Although expectations have been found to predict the occurrence of side effects in cancer patients, this study presents the first randomized controlled trial evaluating a short-term cognitive-behavioral intervention to prevent side effects during adjuvant endocrine therapy by optimizing breast cancer patients’ expectations. The side-effect prevention training (SEPT) is compared with an attention control group (ACG) receiving supportive therapy and a standard medical care group (SMC) receiving standard treatment for breast cancer patients and additional oral and written information about adjuvant endocrine treatment. The primary outcomes are the occurrence of side effects three and six months after the start of intake of endocrine therapy. Further beneficial effects for quality of life, coping ability and adherence to medication are evaluated. Patients’ response expectations, expectations about coping ability and expectations about treatment and illness are analyzed as mediators. The study also gives some insights into characteristics of patients who benefit the most from SEPT and of patients at high risk of developing side effects.

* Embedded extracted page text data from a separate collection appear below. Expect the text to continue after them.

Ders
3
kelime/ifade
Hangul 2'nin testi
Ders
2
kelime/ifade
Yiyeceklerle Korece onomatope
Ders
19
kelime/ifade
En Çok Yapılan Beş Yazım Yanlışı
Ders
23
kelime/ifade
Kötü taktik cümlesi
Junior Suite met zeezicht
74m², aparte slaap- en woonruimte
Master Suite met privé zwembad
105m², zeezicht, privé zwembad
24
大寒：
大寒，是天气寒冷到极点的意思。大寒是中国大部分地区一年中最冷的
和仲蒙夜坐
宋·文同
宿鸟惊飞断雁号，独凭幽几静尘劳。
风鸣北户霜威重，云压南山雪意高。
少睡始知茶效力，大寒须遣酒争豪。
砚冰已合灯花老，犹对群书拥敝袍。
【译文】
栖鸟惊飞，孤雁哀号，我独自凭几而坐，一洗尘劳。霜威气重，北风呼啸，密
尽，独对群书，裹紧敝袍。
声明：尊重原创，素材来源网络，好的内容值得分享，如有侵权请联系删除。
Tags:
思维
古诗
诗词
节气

If SEPT is found to be effective, it could be integrated into daily clinical practice. Effects of preventing non-specific symtoms and nocebo side effects may improve the quality of life during treatment, lead to better medication adherence, and thereby may help to reduce progression and mortality in breast cancer patients and decrease costs of treatment. The training could be delivered into health care settings and applied by trained and supervised health care professionals. In addition, the study will provide insights into pathways of clinical nocebo effects and non-specific side effects that may be applicable to other fields of illness and medication.

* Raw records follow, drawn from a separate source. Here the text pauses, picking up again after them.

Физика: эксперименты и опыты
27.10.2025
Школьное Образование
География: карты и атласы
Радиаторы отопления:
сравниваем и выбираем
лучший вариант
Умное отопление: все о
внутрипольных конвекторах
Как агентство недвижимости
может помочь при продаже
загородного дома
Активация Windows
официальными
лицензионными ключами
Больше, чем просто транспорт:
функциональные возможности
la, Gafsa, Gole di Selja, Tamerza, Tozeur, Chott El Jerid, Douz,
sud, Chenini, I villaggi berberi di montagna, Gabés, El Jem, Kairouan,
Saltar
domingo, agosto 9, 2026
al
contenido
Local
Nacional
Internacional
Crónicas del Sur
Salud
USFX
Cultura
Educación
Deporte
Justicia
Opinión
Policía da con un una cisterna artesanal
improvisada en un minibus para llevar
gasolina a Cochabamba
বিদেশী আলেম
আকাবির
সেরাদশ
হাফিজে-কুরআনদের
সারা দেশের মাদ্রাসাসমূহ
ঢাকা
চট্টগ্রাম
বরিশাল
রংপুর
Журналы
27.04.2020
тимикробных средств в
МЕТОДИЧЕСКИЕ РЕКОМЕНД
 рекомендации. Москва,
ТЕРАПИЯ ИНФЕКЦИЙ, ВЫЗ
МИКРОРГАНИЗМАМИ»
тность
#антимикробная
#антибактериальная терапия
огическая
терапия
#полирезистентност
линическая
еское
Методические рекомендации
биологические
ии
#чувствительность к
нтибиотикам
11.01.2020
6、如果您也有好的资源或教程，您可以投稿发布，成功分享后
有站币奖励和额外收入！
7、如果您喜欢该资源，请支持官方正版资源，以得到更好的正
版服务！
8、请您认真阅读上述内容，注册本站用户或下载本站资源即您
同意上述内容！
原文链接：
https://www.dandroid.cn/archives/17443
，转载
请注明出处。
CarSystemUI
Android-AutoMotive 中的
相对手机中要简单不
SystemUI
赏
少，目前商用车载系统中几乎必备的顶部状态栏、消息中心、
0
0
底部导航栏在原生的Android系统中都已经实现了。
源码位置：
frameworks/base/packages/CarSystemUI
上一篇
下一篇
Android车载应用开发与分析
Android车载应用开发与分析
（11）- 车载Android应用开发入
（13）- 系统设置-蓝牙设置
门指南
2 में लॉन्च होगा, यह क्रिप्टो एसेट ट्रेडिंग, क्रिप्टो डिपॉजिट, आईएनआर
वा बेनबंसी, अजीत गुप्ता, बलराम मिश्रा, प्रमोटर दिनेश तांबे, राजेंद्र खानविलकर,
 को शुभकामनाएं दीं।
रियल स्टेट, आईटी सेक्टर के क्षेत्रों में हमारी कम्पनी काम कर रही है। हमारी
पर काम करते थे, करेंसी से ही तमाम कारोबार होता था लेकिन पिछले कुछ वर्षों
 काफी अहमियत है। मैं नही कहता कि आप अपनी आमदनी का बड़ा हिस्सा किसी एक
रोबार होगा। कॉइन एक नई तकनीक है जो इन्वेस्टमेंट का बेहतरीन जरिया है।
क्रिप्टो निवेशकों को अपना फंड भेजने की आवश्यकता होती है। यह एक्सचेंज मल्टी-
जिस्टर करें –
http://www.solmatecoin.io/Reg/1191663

The study has some limitations that need consideration. First, our study design does not allow complete control regarding information patients may receive from their gynecologists about side effects of endocrine treatment, coping possibilities and about what happens while patients are in rehabilitation clinics. Another problem is that the study does not include patients who decide to start endocrine therapy before the baseline measurement. Presumably, patients in this group experience the strongest feelings of anxiety of progression and have more negative illness beliefs. This study does not provide conclusions about the efficacy of single treatment elements or differential indications. If treatment effects are robust, future studies are needed to analyze the particular influences of those factors.

The optimization of expectations might be a promising pathway to improve patients’ quality of life during medication intake. So far, this is the first study investigating a psychological prevention program for side effects with the explicit focus on patients’ expectations. The results will provide implications for a possible integration of evidence-based prevention training into clinical practice.